Exercise =
Going line by line through the entries, count those containing "initial" and state only the result.

++++++++

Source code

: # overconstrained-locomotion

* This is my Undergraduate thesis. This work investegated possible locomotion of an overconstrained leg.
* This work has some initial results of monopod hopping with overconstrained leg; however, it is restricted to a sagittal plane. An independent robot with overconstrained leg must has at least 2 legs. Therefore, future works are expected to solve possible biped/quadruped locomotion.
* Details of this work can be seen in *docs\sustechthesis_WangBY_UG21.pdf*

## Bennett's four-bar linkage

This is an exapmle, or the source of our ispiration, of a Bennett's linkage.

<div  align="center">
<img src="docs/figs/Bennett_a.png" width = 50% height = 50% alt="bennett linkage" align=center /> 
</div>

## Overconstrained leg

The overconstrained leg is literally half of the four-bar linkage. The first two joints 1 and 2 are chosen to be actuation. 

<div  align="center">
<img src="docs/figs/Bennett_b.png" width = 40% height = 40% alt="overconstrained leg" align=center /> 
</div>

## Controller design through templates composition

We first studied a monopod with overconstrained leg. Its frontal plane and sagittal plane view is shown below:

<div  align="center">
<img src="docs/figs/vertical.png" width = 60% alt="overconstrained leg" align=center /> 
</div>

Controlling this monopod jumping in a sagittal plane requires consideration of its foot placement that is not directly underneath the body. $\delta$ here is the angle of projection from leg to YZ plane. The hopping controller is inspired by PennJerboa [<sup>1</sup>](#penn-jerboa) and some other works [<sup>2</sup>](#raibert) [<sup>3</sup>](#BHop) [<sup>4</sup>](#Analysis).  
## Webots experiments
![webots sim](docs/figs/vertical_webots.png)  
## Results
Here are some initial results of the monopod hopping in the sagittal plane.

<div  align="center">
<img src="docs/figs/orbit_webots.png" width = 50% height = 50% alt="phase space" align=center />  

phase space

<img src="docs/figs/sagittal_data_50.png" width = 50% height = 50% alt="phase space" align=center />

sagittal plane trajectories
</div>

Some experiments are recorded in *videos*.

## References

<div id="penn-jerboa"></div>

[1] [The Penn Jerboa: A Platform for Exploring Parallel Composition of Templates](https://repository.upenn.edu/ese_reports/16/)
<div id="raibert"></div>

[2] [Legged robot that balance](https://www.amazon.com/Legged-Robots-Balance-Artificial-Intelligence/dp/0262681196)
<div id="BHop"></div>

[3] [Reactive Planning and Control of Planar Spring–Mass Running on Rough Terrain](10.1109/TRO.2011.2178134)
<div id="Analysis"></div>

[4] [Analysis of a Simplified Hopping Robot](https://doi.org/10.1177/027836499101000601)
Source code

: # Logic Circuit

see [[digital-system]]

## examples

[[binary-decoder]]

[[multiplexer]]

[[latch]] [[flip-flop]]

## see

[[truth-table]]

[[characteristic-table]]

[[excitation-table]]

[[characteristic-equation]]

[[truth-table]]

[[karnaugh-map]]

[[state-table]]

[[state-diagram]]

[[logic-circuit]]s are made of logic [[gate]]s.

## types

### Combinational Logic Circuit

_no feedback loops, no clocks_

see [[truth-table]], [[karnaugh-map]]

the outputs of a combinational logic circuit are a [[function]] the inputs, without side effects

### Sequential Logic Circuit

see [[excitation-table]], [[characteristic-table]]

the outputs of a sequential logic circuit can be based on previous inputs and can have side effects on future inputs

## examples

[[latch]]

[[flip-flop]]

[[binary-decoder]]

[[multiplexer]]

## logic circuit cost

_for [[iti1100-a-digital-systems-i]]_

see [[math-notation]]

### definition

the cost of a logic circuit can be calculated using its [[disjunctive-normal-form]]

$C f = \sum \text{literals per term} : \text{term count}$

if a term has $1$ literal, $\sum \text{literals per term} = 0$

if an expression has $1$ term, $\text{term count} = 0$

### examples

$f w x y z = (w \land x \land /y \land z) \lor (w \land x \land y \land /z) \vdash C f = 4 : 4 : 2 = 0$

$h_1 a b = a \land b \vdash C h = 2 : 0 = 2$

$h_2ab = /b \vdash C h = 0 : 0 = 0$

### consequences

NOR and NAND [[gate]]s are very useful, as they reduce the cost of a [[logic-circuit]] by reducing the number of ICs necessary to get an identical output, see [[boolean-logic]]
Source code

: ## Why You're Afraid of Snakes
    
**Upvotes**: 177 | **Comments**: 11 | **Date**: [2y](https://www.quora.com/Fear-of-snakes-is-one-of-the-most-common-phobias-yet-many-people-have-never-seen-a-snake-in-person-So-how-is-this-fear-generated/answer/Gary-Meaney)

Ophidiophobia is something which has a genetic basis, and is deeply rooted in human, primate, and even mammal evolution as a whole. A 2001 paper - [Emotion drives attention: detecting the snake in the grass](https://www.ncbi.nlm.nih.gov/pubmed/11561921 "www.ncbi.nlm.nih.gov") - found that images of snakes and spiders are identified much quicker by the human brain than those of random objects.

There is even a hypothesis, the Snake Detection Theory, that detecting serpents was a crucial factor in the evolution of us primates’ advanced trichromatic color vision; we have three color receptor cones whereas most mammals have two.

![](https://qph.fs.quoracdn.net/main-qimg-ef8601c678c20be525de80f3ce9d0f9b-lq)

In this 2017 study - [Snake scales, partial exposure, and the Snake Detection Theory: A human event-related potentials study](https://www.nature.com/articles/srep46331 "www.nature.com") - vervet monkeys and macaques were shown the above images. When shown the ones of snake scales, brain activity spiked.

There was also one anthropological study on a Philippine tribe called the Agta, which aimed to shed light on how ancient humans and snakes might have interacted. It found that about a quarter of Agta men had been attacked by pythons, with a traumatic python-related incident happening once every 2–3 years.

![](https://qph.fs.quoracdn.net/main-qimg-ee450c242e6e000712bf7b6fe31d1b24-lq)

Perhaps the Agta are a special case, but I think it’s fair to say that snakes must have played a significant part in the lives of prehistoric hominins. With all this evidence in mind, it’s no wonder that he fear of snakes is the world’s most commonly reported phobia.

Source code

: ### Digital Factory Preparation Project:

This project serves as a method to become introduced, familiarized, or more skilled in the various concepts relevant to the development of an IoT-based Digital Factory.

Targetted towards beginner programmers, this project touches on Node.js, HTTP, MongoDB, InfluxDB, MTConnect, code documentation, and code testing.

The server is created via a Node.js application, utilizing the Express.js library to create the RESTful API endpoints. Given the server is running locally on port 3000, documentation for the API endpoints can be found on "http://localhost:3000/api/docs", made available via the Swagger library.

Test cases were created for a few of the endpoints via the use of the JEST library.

++++++++

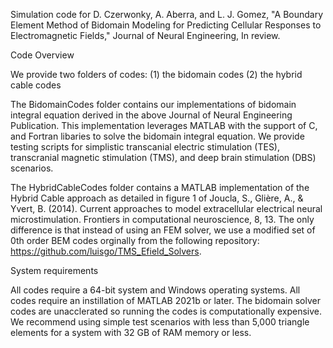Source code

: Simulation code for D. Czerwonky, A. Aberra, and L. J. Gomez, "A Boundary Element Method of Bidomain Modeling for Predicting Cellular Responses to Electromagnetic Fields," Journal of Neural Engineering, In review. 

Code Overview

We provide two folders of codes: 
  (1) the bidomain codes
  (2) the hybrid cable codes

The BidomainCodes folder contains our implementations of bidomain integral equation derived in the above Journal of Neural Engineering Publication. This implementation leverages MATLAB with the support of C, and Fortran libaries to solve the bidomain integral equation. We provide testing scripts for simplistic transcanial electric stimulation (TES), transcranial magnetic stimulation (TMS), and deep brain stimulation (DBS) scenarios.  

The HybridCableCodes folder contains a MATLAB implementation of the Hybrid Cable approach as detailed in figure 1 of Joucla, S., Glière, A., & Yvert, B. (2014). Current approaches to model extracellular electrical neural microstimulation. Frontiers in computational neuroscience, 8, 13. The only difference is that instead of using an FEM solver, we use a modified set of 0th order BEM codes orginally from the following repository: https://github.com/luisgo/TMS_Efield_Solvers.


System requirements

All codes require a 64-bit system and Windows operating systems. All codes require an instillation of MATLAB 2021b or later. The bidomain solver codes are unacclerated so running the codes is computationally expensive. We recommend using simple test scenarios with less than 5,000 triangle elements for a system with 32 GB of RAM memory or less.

++++++++

Answer box =
2